Source data:
- - -

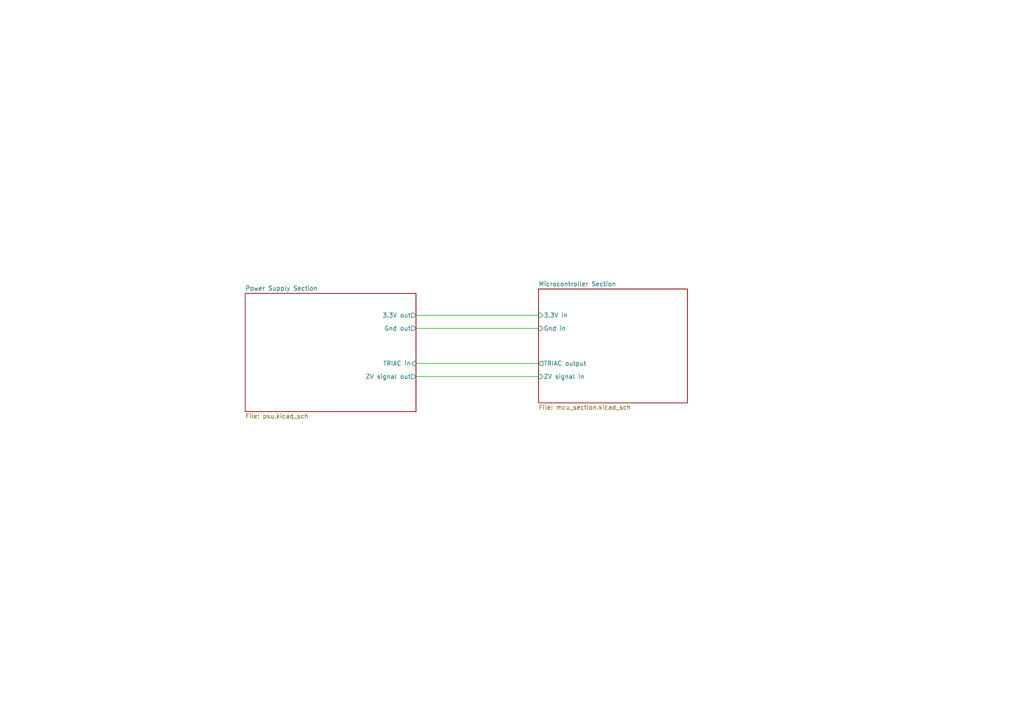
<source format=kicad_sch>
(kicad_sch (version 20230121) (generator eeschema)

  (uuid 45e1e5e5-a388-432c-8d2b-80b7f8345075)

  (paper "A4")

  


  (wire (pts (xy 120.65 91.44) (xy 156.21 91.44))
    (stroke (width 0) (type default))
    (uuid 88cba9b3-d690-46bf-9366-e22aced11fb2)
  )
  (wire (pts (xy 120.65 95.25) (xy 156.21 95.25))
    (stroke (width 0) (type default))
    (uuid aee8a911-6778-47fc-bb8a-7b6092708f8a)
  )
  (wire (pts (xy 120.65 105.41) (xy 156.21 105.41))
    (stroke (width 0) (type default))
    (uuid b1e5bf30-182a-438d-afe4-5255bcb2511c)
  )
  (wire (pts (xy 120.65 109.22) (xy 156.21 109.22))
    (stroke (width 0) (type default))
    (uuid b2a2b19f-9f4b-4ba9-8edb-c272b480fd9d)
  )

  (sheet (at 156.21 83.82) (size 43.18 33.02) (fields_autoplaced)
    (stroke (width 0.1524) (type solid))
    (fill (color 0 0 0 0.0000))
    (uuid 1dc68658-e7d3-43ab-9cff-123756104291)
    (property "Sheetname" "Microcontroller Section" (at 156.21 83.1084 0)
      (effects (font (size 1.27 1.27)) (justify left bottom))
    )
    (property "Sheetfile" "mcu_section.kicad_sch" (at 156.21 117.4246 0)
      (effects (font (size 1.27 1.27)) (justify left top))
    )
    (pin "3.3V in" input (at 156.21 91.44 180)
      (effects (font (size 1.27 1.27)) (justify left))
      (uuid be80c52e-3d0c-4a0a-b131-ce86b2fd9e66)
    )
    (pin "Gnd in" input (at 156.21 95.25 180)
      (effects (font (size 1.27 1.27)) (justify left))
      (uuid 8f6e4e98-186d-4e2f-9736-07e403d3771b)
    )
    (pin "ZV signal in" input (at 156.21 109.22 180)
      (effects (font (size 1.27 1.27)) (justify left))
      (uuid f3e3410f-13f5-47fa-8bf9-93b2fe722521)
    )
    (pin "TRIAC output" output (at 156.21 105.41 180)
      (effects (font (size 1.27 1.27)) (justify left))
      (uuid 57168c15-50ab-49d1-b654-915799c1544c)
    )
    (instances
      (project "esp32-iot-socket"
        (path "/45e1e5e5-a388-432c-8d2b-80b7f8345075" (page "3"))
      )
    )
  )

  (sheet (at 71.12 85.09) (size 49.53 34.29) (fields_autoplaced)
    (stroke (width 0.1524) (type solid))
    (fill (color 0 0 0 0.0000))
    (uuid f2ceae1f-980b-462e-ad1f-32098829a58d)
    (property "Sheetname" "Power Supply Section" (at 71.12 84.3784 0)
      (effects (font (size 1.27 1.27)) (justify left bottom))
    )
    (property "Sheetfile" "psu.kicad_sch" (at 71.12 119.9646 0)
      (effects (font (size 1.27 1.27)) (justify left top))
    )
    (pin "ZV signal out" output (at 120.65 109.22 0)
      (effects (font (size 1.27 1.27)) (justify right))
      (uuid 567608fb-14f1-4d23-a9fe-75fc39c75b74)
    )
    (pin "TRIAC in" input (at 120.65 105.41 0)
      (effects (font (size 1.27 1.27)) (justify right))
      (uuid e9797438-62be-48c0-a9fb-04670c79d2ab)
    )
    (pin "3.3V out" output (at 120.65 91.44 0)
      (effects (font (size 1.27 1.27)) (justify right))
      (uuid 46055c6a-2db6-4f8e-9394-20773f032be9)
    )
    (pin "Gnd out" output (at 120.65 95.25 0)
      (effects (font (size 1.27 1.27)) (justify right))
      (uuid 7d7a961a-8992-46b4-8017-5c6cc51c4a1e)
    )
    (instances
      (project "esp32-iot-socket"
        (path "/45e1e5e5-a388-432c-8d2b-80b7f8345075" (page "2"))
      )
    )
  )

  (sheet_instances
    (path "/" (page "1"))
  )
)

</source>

- - -

### THE PROBLEM
Retype the data above exactly; pictures are not part of the copy.

### SOLUTION
<source format=kicad_sch>
(kicad_sch (version 20230121) (generator eeschema)

  (uuid 45e1e5e5-a388-432c-8d2b-80b7f8345075)

  (paper "A4")

  


  (wire (pts (xy 120.65 91.44) (xy 156.21 91.44))
    (stroke (width 0) (type default))
    (uuid 88cba9b3-d690-46bf-9366-e22aced11fb2)
  )
  (wire (pts (xy 120.65 95.25) (xy 156.21 95.25))
    (stroke (width 0) (type default))
    (uuid aee8a911-6778-47fc-bb8a-7b6092708f8a)
  )
  (wire (pts (xy 120.65 105.41) (xy 156.21 105.41))
    (stroke (width 0) (type default))
    (uuid b1e5bf30-182a-438d-afe4-5255bcb2511c)
  )
  (wire (pts (xy 120.65 109.22) (xy 156.21 109.22))
    (stroke (width 0) (type default))
    (uuid b2a2b19f-9f4b-4ba9-8edb-c272b480fd9d)
  )

  (sheet (at 156.21 83.82) (size 43.18 33.02) (fields_autoplaced)
    (stroke (width 0.1524) (type solid))
    (fill (color 0 0 0 0.0000))
    (uuid 1dc68658-e7d3-43ab-9cff-123756104291)
    (property "Sheetname" "Microcontroller Section" (at 156.21 83.1084 0)
      (effects (font (size 1.27 1.27)) (justify left bottom))
    )
    (property "Sheetfile" "mcu_section.kicad_sch" (at 156.21 117.4246 0)
      (effects (font (size 1.27 1.27)) (justify left top))
    )
    (pin "3.3V in" input (at 156.21 91.44 180)
      (effects (font (size 1.27 1.27)) (justify left))
      (uuid be80c52e-3d0c-4a0a-b131-ce86b2fd9e66)
    )
    (pin "Gnd in" input (at 156.21 95.25 180)
      (effects (font (size 1.27 1.27)) (justify left))
      (uuid 8f6e4e98-186d-4e2f-9736-07e403d3771b)
    )
    (pin "ZV signal in" input (at 156.21 109.22 180)
      (effects (font (size 1.27 1.27)) (justify left))
      (uuid f3e3410f-13f5-47fa-8bf9-93b2fe722521)
    )
    (pin "TRIAC output" output (at 156.21 105.41 180)
      (effects (font (size 1.27 1.27)) (justify left))
      (uuid 57168c15-50ab-49d1-b654-915799c1544c)
    )
    (instances
      (project "esp32-iot-socket"
        (path "/45e1e5e5-a388-432c-8d2b-80b7f8345075" (page "3"))
      )
    )
  )

  (sheet (at 71.12 85.09) (size 49.53 34.29) (fields_autoplaced)
    (stroke (width 0.1524) (type solid))
    (fill (color 0 0 0 0.0000))
    (uuid f2ceae1f-980b-462e-ad1f-32098829a58d)
    (property "Sheetname" "Power Supply Section" (at 71.12 84.3784 0)
      (effects (font (size 1.27 1.27)) (justify left bottom))
    )
    (property "Sheetfile" "psu.kicad_sch" (at 71.12 119.9646 0)
      (effects (font (size 1.27 1.27)) (justify left top))
    )
    (pin "ZV signal out" output (at 120.65 109.22 0)
      (effects (font (size 1.27 1.27)) (justify right))
      (uuid 567608fb-14f1-4d23-a9fe-75fc39c75b74)
    )
    (pin "TRIAC in" input (at 120.65 105.41 0)
      (effects (font (size 1.27 1.27)) (justify right))
      (uuid e9797438-62be-48c0-a9fb-04670c79d2ab)
    )
    (pin "3.3V out" output (at 120.65 91.44 0)
      (effects (font (size 1.27 1.27)) (justify right))
      (uuid 46055c6a-2db6-4f8e-9394-20773f032be9)
    )
    (pin "Gnd out" output (at 120.65 95.25 0)
      (effects (font (size 1.27 1.27)) (justify right))
      (uuid 7d7a961a-8992-46b4-8017-5c6cc51c4a1e)
    )
    (instances
      (project "esp32-iot-socket"
        (path "/45e1e5e5-a388-432c-8d2b-80b7f8345075" (page "2"))
      )
    )
  )

  (sheet_instances
    (path "/" (page "1"))
  )
)

</source>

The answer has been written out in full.